Absolute pixel coordinate data:
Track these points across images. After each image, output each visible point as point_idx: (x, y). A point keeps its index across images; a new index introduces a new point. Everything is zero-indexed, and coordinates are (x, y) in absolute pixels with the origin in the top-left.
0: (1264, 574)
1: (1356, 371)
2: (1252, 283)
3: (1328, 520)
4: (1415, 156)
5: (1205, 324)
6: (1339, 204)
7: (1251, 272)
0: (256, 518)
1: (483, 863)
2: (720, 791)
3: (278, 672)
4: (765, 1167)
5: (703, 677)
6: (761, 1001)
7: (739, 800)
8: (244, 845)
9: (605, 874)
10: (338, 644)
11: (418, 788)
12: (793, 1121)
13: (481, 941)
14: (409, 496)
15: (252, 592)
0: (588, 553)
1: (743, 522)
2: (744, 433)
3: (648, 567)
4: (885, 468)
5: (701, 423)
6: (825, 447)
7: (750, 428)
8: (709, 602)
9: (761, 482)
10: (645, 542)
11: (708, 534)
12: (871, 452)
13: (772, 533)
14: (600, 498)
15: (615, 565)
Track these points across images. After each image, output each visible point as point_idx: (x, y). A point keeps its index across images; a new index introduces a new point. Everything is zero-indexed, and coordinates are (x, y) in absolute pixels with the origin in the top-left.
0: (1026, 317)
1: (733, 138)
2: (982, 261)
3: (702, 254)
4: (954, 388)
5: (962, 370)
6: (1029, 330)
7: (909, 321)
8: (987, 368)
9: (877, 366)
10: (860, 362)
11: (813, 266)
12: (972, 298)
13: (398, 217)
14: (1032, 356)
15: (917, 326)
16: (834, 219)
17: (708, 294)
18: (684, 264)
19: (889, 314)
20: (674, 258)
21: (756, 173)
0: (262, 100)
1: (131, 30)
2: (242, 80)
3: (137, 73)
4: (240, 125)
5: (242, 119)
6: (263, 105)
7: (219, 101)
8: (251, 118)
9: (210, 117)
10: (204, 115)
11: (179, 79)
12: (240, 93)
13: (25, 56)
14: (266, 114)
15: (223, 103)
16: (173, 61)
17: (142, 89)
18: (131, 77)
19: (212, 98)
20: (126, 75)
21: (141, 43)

§ **ACTIVITY**: For each line shown above, write an exact copy.

§ **ANSWER AREA**:
Track these points across images. After each image, output each visible point as point_idx: (x, y). A point keeps its index across images; a new index introduces a new point. Everything is zero-indexed, and coordinates are (x, y) in absolute pixels with the origin in the top-left.
0: (1264, 574)
1: (1356, 371)
2: (1252, 283)
3: (1328, 520)
4: (1415, 156)
5: (1205, 324)
6: (1339, 204)
7: (1251, 272)
0: (256, 518)
1: (483, 863)
2: (720, 791)
3: (278, 672)
4: (765, 1167)
5: (703, 677)
6: (761, 1001)
7: (739, 800)
8: (244, 845)
9: (605, 874)
10: (338, 644)
11: (418, 788)
12: (793, 1121)
13: (481, 941)
14: (409, 496)
15: (252, 592)
0: (588, 553)
1: (743, 522)
2: (744, 433)
3: (648, 567)
4: (885, 468)
5: (701, 423)
6: (825, 447)
7: (750, 428)
8: (709, 602)
9: (761, 482)
10: (645, 542)
11: (708, 534)
12: (871, 452)
13: (772, 533)
14: (600, 498)
15: (615, 565)
Track these points across images. After each image, output each visible point as point_idx: (x, y). A point keeps its index across images; a new index introduces a new point. Everything is zero-indexed, and coordinates are (x, y) in absolute pixels with the origin in the top-left.
0: (1026, 317)
1: (733, 138)
2: (982, 261)
3: (702, 254)
4: (954, 388)
5: (962, 370)
6: (1029, 330)
7: (909, 321)
8: (987, 368)
9: (877, 366)
10: (860, 362)
11: (813, 266)
12: (972, 298)
13: (398, 217)
14: (1032, 356)
15: (917, 326)
16: (834, 219)
17: (708, 294)
18: (684, 264)
19: (889, 314)
20: (674, 258)
21: (756, 173)
0: (262, 100)
1: (131, 30)
2: (242, 80)
3: (137, 73)
4: (240, 125)
5: (242, 119)
6: (263, 105)
7: (219, 101)
8: (251, 118)
9: (210, 117)
10: (204, 115)
11: (179, 79)
12: (240, 93)
13: (25, 56)
14: (266, 114)
15: (223, 103)
16: (173, 61)
17: (142, 89)
18: (131, 77)
19: (212, 98)
20: (126, 75)
21: (141, 43)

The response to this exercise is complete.